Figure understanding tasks
□ □ □

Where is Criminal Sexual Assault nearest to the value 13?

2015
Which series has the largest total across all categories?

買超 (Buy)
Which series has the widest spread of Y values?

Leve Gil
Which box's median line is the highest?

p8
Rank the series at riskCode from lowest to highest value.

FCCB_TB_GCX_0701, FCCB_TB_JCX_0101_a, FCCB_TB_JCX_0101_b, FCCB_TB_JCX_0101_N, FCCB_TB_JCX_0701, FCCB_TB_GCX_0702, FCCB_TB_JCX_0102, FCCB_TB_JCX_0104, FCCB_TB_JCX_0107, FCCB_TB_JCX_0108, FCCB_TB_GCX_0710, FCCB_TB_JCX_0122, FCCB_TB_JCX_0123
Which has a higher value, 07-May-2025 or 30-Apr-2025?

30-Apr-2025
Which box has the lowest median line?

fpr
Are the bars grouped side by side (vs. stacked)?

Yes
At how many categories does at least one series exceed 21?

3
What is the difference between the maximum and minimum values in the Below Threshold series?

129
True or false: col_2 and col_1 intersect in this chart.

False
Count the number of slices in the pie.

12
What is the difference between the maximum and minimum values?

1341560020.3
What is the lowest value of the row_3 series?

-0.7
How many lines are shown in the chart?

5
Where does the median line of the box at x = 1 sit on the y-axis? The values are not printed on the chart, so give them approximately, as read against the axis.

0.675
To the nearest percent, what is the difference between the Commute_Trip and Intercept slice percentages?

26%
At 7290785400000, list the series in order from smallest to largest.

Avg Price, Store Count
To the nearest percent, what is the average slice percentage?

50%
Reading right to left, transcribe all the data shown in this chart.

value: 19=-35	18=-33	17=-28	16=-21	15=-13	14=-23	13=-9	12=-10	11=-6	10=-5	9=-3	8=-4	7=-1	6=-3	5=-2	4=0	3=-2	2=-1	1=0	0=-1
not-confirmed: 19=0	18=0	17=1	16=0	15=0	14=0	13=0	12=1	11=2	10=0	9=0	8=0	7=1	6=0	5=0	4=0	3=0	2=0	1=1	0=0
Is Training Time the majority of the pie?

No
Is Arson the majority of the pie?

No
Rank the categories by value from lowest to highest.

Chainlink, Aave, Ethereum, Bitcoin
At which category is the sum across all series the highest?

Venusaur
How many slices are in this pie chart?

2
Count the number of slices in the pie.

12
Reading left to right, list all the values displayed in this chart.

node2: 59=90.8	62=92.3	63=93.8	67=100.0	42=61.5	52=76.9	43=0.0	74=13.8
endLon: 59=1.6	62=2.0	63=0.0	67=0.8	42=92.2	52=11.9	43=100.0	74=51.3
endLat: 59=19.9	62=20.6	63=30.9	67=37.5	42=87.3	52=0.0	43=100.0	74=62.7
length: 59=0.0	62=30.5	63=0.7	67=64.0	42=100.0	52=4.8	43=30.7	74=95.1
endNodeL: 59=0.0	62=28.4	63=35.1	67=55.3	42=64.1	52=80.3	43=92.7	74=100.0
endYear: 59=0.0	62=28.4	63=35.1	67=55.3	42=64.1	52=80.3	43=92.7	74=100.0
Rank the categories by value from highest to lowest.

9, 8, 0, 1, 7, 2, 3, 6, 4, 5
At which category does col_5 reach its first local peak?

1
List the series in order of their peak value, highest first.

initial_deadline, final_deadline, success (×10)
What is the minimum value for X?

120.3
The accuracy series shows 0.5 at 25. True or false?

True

□ □ □

Work to be completed -> Please rewrite the listing above, changing every "slices" to "wedges" and leaving everything else as it is.

Solution for this exercise ->
Where is Criminal Sexual Assault nearest to the value 13?

2015
Which series has the largest total across all categories?

買超 (Buy)
Which series has the widest spread of Y values?

Leve Gil
Which box's median line is the highest?

p8
Rank the series at riskCode from lowest to highest value.

FCCB_TB_GCX_0701, FCCB_TB_JCX_0101_a, FCCB_TB_JCX_0101_b, FCCB_TB_JCX_0101_N, FCCB_TB_JCX_0701, FCCB_TB_GCX_0702, FCCB_TB_JCX_0102, FCCB_TB_JCX_0104, FCCB_TB_JCX_0107, FCCB_TB_JCX_0108, FCCB_TB_GCX_0710, FCCB_TB_JCX_0122, FCCB_TB_JCX_0123
Which has a higher value, 07-May-2025 or 30-Apr-2025?

30-Apr-2025
Which box has the lowest median line?

fpr
Are the bars grouped side by side (vs. stacked)?

Yes
At how many categories does at least one series exceed 21?

3
What is the difference between the maximum and minimum values in the Below Threshold series?

129
True or false: col_2 and col_1 intersect in this chart.

False
Count the number of wedges in the pie.

12
What is the difference between the maximum and minimum values?

1341560020.3
What is the lowest value of the row_3 series?

-0.7
How many lines are shown in the chart?

5
Where does the median line of the box at x = 1 sit on the y-axis? The values are not printed on the chart, so give them approximately, as read against the axis.

0.675
To the nearest percent, what is the difference between the Commute_Trip and Intercept slice percentages?

26%
At 7290785400000, list the series in order from smallest to largest.

Avg Price, Store Count
To the nearest percent, what is the average slice percentage?

50%
Reading right to left, transcribe all the data shown in this chart.

value: 19=-35	18=-33	17=-28	16=-21	15=-13	14=-23	13=-9	12=-10	11=-6	10=-5	9=-3	8=-4	7=-1	6=-3	5=-2	4=0	3=-2	2=-1	1=0	0=-1
not-confirmed: 19=0	18=0	17=1	16=0	15=0	14=0	13=0	12=1	11=2	10=0	9=0	8=0	7=1	6=0	5=0	4=0	3=0	2=0	1=1	0=0
Is Training Time the majority of the pie?

No
Is Arson the majority of the pie?

No
Rank the categories by value from lowest to highest.

Chainlink, Aave, Ethereum, Bitcoin
At which category is the sum across all series the highest?

Venusaur
How many wedges are in this pie chart?

2
Count the number of wedges in the pie.

12
Reading left to right, list all the values displayed in this chart.

node2: 59=90.8	62=92.3	63=93.8	67=100.0	42=61.5	52=76.9	43=0.0	74=13.8
endLon: 59=1.6	62=2.0	63=0.0	67=0.8	42=92.2	52=11.9	43=100.0	74=51.3
endLat: 59=19.9	62=20.6	63=30.9	67=37.5	42=87.3	52=0.0	43=100.0	74=62.7
length: 59=0.0	62=30.5	63=0.7	67=64.0	42=100.0	52=4.8	43=30.7	74=95.1
endNodeL: 59=0.0	62=28.4	63=35.1	67=55.3	42=64.1	52=80.3	43=92.7	74=100.0
endYear: 59=0.0	62=28.4	63=35.1	67=55.3	42=64.1	52=80.3	43=92.7	74=100.0
Rank the categories by value from highest to lowest.

9, 8, 0, 1, 7, 2, 3, 6, 4, 5
At which category does col_5 reach its first local peak?

1
List the series in order of their peak value, highest first.

initial_deadline, final_deadline, success (×10)
What is the minimum value for X?

120.3
The accuracy series shows 0.5 at 25. True or false?

True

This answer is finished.